▶ [Written tasks]:
1 – Copy the euro article word for word from "As recently as" to "started this year.".
2 – In the euro article, how much did the euro's share of world reserves grow over its first decade?

▶ [Selection]:
+---+

The euro won't die, but does it have any future?
In 2007, former Federal Reserve Chairman Alan Greenspan told a German newsweekly that it was "absolutely conceivable that the euro will replace the dollar as the reserve currency, or will be traded as an equally important reserve currency."
As recently as last year, Greenspan's take seemed hardly radical, if not yet realistic. Since the currency's launch on January 1, 1999 (though it only began to circulate as a currency in 2002), the euro has become the world's second largest reserve currency, after the U.S. dollar. In fact, the euro has consistently seized reserve share from its main competitor, increasing its percentage from 18% to 28% over its decade of existence.
About 330 million Europeans use the euro every day, and 175 million others used euro-pegged currencies. Yet as the chart above shows, all this still put it a long way from surpassing the dollar, even before the European soverign debt crisis started this year.

+---+

▶ [Dataset content]:

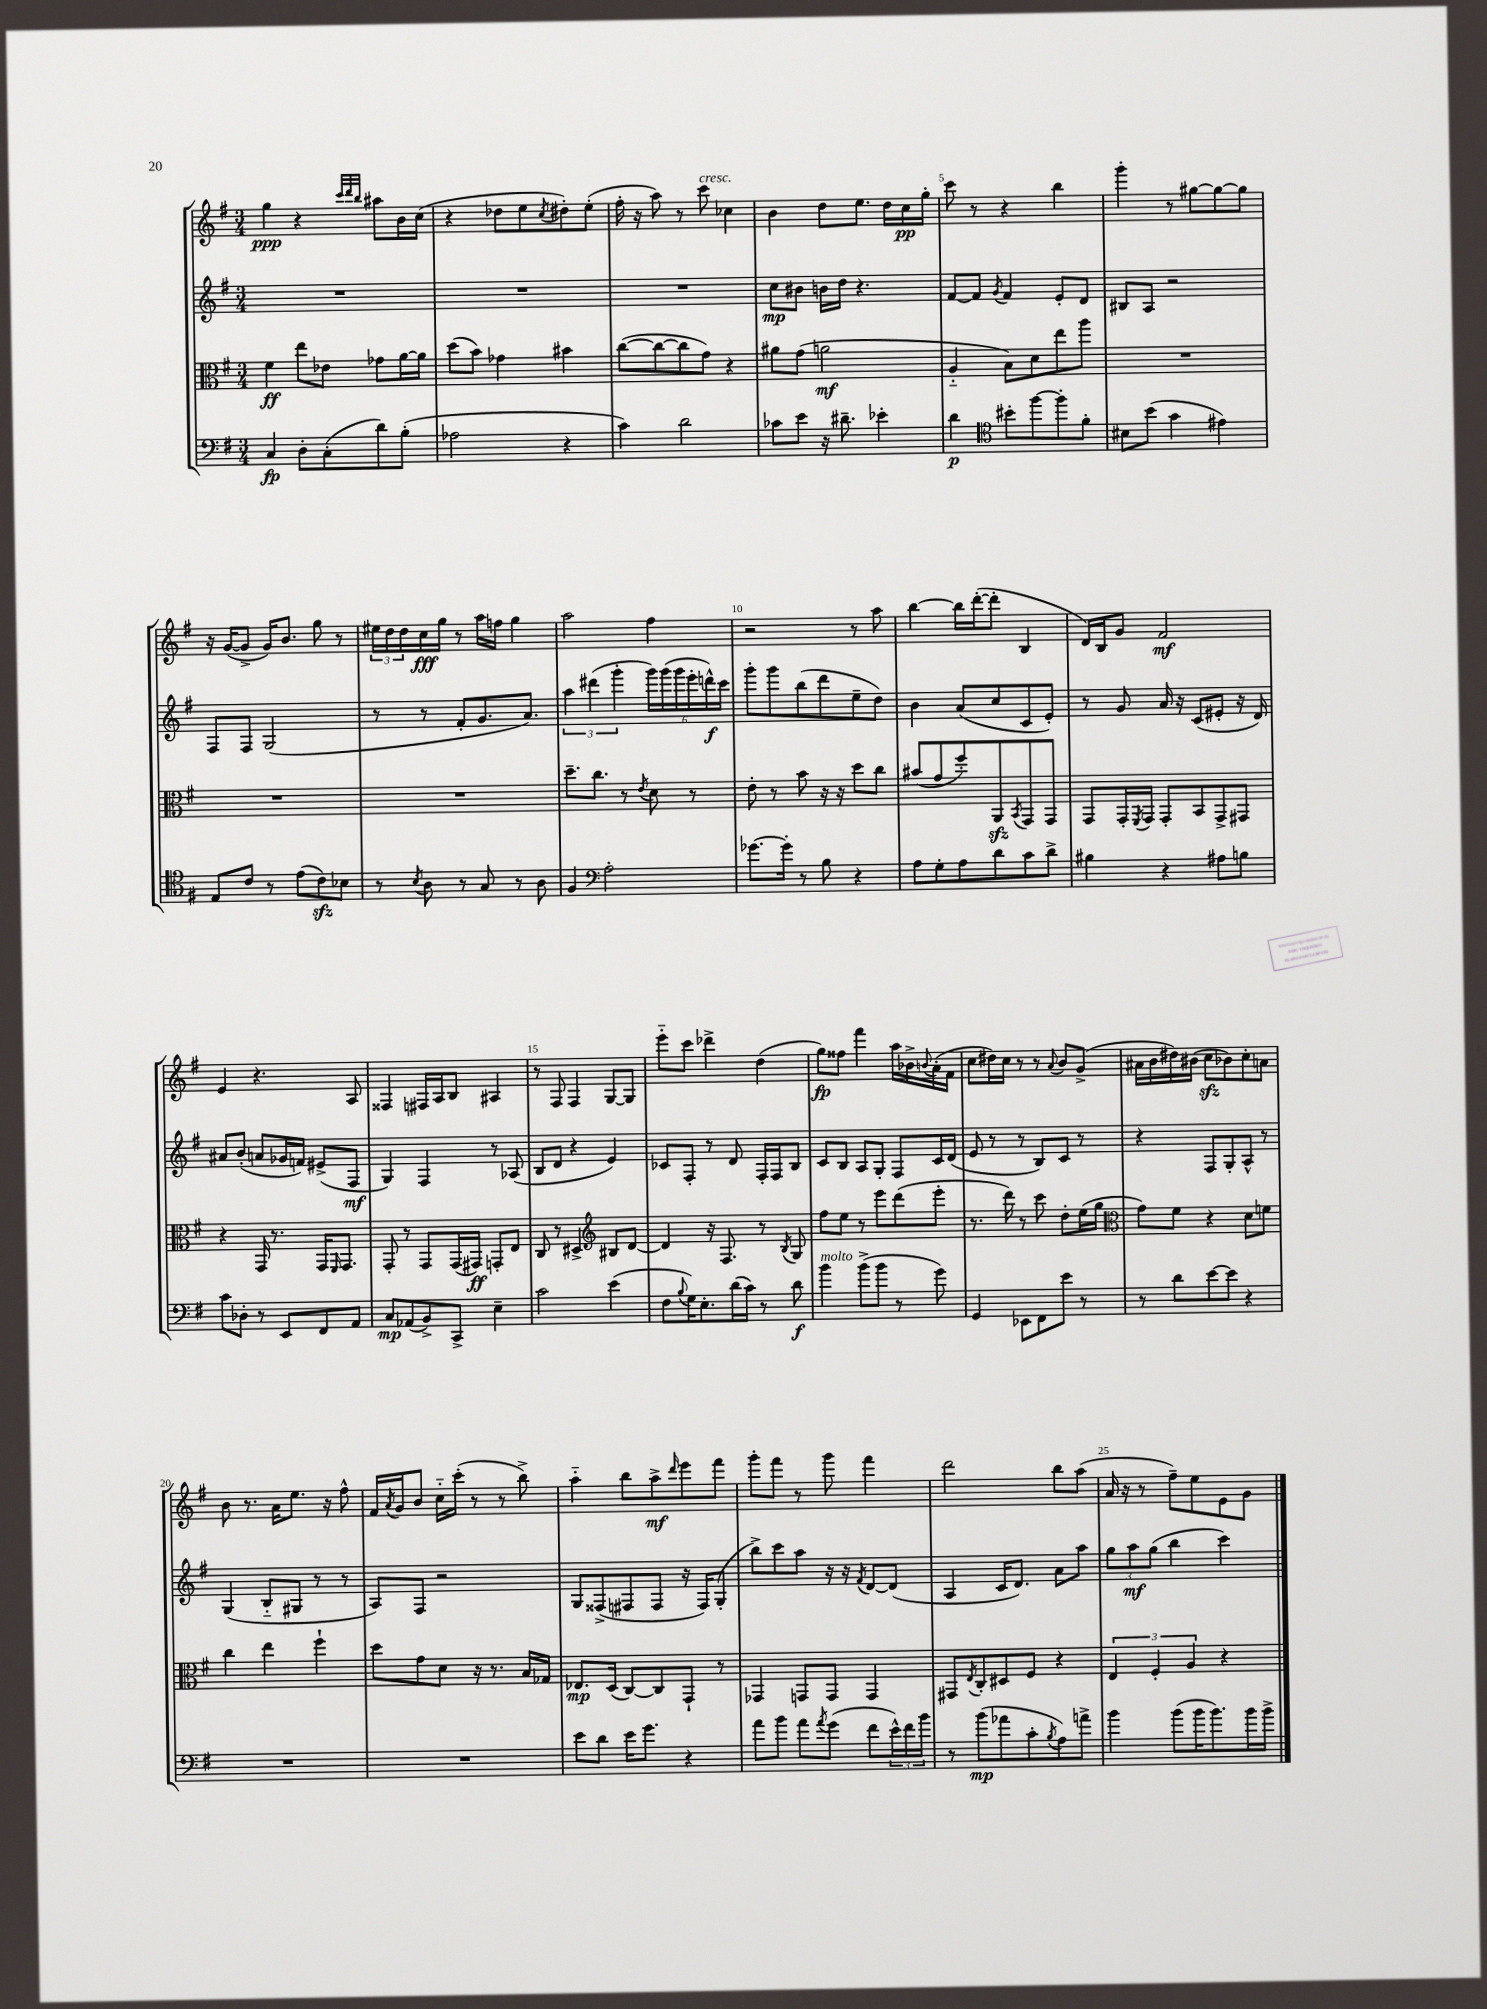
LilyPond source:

+---+

▶ [Solutions for each task]:
1 –
As recently as last year, Greenspan's take seemed hardly radical, if not yet realistic. Since the currency's launch on January 1, 1999 (though it only began to circulate as a currency in 2002), the euro has become the world's second largest reserve currency, after the U.S. dollar. In fact, the euro has consistently seized reserve share from its main competitor, increasing its percentage from 18% to 28% over its decade of existence.
About 330 million Europeans use the euro every day, and 175 million others used euro-pegged currencies. Yet as the chart above shows, all this still put it a long way from surpassing the dollar, even before the European soverign debt crisis started this year.

2 – It rose from 18% to 28%.